Filtrates were collected using Whatman grade 597½ filters (4–7 µm; Cytiva, Wilmington, DE, USA, Cat. No. 10311844) and evaporated under nitrogen at 60 °C. Lipid residues were stored overnight at 4 °C. For methylation, 10 mL of chloroform–methanol–sulfuric acid (100:100:1, v/v/v; Chempur, Cat. No. 115750002; Chempur, PiekaryŚląskie, Poland) was added. One milliliter of the mixture was sealed in glass ampoules and incubated at 100 °C for 2 h in a Wamed SUP 30 W oven (Wamed, Warsaw, Poland). After cooling, samples were diluted 20-fold in methanol before analysis.
5.4.1. Chromatographic Conditions
Fatty acid methyl esters (FAMEs) were analysed using a Perkin Elmer Clarus 500 GC-FID system (Perkin Elmer, Waltham, MA, USA) equipped with a ZB-FAME capillary column (30 m × 0.25 µm × 0.25 mm; Phenomenex, Torrance, CA, USA). The chromatographic separation was carried out under the following conditions: injection volume, 1 µL; split ratio, 50:1; oven temperature, 240 °C; carrier gas, helium; and constant flow, 40 cm/s. Oven program: 80 °C (2 min), ramp at 10 °C/min to 140 °C, ramp at 2 °C/min to 190 °C, ramp at 30 °C/min to 260 °C (hold 2 min), detector: FID at 260 °C, total runtime: 37 min.

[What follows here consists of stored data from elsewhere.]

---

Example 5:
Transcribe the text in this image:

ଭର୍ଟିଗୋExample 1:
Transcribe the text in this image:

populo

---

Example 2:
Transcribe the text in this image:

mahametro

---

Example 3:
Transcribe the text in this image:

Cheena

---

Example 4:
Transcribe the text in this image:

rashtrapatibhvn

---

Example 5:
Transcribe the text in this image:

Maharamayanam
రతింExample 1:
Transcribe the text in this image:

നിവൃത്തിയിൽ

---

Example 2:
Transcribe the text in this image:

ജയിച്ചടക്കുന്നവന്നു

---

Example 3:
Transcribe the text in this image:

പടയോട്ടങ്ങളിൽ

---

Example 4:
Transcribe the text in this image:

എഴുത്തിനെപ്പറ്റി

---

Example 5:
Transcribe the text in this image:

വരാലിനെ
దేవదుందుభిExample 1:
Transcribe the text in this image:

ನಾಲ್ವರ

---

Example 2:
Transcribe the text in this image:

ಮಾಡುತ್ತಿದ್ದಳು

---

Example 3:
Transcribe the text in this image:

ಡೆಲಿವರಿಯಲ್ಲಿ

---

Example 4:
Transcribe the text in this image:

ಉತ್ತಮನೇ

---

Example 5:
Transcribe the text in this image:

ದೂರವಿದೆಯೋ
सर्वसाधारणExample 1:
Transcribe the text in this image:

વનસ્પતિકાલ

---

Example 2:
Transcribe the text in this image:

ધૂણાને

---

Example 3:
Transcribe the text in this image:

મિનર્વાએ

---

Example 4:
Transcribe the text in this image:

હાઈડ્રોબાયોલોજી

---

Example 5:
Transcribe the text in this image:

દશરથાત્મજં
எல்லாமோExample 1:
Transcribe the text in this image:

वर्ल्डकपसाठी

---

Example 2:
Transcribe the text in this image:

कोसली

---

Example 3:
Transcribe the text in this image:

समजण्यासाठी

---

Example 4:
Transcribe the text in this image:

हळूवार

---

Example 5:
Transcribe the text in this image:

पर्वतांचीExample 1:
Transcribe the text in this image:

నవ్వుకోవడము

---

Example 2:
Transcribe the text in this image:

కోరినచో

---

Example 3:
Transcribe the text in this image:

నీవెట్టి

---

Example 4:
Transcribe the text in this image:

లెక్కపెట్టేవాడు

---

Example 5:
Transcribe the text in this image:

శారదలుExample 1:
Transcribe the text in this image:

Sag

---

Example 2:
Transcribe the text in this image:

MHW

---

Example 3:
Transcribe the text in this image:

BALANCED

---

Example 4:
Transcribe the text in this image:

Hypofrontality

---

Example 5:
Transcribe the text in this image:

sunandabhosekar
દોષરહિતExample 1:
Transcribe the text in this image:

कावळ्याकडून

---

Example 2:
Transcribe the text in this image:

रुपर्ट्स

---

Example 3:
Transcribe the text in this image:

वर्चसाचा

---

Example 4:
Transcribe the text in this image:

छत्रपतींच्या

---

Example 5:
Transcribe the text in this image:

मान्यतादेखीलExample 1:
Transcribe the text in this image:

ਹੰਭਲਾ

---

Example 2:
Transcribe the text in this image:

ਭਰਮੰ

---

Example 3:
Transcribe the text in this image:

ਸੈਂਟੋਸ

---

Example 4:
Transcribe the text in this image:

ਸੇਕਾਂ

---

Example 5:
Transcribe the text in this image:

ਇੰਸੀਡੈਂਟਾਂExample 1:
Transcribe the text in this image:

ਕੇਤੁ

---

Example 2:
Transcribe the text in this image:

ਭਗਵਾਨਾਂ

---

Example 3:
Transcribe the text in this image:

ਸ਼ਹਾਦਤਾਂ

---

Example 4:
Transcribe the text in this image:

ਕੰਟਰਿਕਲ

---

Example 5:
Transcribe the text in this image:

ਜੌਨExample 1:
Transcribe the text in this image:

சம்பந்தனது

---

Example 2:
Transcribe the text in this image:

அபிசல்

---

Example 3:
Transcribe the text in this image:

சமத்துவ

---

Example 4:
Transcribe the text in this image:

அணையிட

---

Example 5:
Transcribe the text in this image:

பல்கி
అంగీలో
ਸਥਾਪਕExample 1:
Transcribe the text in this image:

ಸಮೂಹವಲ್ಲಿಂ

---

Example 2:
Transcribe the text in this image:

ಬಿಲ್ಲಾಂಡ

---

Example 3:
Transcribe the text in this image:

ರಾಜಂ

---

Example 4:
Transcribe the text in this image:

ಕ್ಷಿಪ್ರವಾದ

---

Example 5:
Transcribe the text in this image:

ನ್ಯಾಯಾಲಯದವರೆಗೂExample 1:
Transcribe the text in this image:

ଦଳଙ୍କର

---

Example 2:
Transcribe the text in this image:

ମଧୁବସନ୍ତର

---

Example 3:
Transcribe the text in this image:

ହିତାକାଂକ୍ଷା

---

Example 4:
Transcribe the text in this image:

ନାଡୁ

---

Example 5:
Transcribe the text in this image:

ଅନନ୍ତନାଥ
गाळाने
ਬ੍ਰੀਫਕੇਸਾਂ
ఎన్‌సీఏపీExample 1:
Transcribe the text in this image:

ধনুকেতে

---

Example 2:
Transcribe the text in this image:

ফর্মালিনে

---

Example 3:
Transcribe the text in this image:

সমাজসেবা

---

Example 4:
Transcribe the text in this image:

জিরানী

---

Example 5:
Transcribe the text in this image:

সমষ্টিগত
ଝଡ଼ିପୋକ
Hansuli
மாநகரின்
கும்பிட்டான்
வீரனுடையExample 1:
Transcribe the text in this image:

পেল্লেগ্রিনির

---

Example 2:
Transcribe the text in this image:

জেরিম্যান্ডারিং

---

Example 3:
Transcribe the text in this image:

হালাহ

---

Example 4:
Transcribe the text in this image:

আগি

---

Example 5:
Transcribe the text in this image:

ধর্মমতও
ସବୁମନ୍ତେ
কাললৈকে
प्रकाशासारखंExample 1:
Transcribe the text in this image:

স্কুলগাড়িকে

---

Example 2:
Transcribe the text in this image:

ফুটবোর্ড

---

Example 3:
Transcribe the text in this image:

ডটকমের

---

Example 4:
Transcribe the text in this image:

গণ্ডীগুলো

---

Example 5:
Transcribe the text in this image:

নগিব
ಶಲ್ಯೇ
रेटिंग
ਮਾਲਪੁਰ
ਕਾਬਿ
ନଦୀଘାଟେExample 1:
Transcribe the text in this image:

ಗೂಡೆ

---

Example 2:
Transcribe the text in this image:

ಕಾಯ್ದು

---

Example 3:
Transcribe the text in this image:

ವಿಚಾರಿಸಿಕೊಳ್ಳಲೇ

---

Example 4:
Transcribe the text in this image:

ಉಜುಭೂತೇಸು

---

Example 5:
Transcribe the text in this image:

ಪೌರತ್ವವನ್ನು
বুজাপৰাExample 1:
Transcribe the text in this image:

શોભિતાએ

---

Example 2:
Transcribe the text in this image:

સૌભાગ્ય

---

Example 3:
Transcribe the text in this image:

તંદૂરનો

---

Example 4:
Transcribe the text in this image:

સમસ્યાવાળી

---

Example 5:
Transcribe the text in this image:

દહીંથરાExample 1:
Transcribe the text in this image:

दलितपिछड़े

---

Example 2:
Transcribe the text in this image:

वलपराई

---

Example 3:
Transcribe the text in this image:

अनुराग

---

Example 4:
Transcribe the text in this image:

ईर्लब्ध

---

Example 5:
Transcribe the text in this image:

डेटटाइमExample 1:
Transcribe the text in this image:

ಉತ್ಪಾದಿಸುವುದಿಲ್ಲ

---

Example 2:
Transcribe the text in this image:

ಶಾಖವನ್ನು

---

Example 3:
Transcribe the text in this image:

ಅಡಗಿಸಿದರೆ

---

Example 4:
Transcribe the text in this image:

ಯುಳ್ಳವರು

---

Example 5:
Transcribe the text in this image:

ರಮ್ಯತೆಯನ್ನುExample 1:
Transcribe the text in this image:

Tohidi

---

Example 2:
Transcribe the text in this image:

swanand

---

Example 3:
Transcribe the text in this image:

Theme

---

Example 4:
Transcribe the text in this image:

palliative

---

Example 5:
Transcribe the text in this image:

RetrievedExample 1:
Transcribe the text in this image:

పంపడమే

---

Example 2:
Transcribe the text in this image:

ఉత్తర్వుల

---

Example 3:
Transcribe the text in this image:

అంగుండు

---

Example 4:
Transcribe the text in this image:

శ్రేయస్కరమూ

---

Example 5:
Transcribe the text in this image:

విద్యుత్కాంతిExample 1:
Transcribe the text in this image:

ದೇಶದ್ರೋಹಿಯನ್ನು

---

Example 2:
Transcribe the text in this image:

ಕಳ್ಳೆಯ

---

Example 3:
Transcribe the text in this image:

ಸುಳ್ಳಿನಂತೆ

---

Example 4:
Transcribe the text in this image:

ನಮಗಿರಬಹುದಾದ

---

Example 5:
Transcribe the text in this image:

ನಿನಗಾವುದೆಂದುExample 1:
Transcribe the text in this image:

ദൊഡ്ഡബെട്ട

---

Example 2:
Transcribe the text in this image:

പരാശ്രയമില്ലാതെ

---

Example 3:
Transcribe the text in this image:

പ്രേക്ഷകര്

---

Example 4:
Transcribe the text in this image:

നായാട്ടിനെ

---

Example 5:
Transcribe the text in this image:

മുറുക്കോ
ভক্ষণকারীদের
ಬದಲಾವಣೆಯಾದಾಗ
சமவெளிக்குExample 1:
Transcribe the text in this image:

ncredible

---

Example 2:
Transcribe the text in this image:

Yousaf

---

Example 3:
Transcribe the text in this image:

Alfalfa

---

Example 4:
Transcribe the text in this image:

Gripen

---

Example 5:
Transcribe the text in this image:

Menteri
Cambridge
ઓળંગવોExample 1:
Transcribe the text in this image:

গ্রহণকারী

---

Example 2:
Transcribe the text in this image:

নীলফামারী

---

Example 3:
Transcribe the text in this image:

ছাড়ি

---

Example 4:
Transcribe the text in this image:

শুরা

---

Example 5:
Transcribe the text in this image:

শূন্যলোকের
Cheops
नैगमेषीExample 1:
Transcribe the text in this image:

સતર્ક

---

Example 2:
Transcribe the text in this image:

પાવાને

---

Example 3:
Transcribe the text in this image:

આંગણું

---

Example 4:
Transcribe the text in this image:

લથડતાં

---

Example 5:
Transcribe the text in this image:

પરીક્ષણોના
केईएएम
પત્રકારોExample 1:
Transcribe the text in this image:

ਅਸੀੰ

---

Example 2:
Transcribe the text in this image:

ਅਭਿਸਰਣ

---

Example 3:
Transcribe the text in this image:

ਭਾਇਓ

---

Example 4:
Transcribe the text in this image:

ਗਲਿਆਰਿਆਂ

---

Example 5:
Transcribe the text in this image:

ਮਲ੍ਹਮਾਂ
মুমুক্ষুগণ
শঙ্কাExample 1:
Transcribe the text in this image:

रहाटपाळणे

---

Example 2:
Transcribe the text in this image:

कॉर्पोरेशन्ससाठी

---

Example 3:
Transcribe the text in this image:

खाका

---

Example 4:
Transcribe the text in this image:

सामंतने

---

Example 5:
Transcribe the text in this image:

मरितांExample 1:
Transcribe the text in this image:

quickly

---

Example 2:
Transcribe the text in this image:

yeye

5.4.2. Calibration and Identification
Quantification of fatty acids was performed using an external calibration curve prepared with pentadecanoic acid (C15:0; Sigma-Aldrich, Poznań, Poland, Cat. No. P6125). The calibration curve included five concentration levels (79.76, 99.70, 199.4, 398.8, and 797.6 µg/mL), each measured in triplicate. Concentrations of individual fatty acids were determined based on this calibration curve. For qualitative identification, retention times were compared with a certified FAME Mix standard (C4–C24; Sigma-Aldrich, Poznań, Poland, Cat. No. 18919), enabling the identification of individual fatty acids present in the samples.
5.5. Statistical Analysis
All data were tested for normality (Shapiro–Wilk test) and homogeneity of variances (Levene’s test) before analysis. Differences between dietary groups (Control, A: 663 µg/kg DON, B: 913 µg/kg DON) and timepoints (week 1 vs. week 2) were assessed using one-way analysis of variance (ANOVA). Tukey’s HSD test was used when ANOVA showed significant effects (p < 0.05). For non-parametric data, Kruskal–Wallis tests were performed, followed by Dunn’s post hoc test with the Bonferroni correction. Results are presented as mean ± SD. Statistical analyses were conducted with Statistica 13.3 (TIBCO Software Inc., Palo Alto, CA, USA) and GraphPad Prism 9 (GraphPad Software, San Diego, CA, USA). A p-value < 0.05 was considered statistically significant.